- EXERCISE: The line with "index dip: (429, 312)" marks the start; please set it down along with all later lines through the end of the material, exactly, leaving out pictures.

[Opening LISTED ENTRIES section]

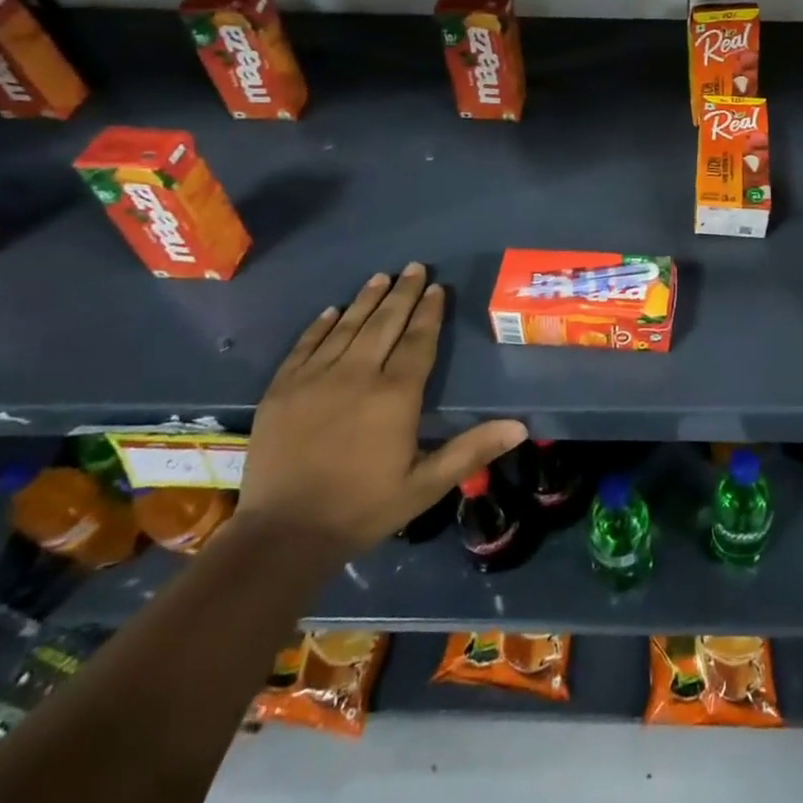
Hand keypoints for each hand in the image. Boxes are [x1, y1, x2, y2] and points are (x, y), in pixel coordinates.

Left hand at [236, 265, 526, 557]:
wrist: (283, 535)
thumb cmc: (363, 508)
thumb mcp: (426, 485)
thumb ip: (471, 450)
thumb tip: (521, 426)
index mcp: (394, 395)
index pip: (418, 341)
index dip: (429, 312)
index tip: (437, 288)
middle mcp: (356, 375)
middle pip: (384, 323)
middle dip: (402, 293)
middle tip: (413, 267)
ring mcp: (314, 379)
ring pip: (346, 327)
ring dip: (366, 300)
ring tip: (380, 277)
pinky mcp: (281, 390)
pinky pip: (305, 346)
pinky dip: (320, 325)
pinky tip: (331, 311)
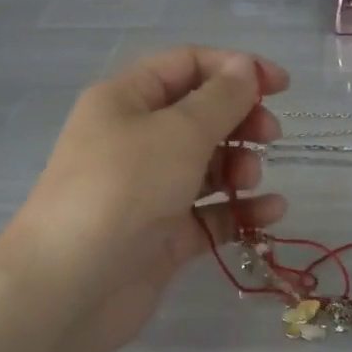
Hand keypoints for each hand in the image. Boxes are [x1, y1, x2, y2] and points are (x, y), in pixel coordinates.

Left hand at [0, 47, 288, 351]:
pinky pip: (208, 213)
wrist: (70, 286)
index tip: (281, 86)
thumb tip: (245, 67)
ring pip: (206, 165)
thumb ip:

[Closing LISTED ENTRIES section]

- ANSWER FOR THE TASK:
index dip: (429, 312)
index tip: (437, 288)
middle mcp: (356, 375)
middle pip: (384, 323)
middle dip: (402, 293)
middle tip: (413, 267)
ring mcp: (314, 379)
ring pip: (346, 327)
ring dip: (366, 300)
ring tip: (380, 277)
pinky mcp: (281, 390)
pinky pip: (305, 346)
pinky dip: (320, 325)
pinky tip: (331, 311)
Hand keypoints for each hand in the image. Boxes are [x1, y1, x2, y2] and points are (x, y), in pixel coordinates.

Left hand at [0, 47, 288, 351]:
pinky pip: (208, 213)
wrist: (70, 286)
index tip: (281, 86)
thumb tip: (245, 67)
ring pip: (206, 165)
thumb ip:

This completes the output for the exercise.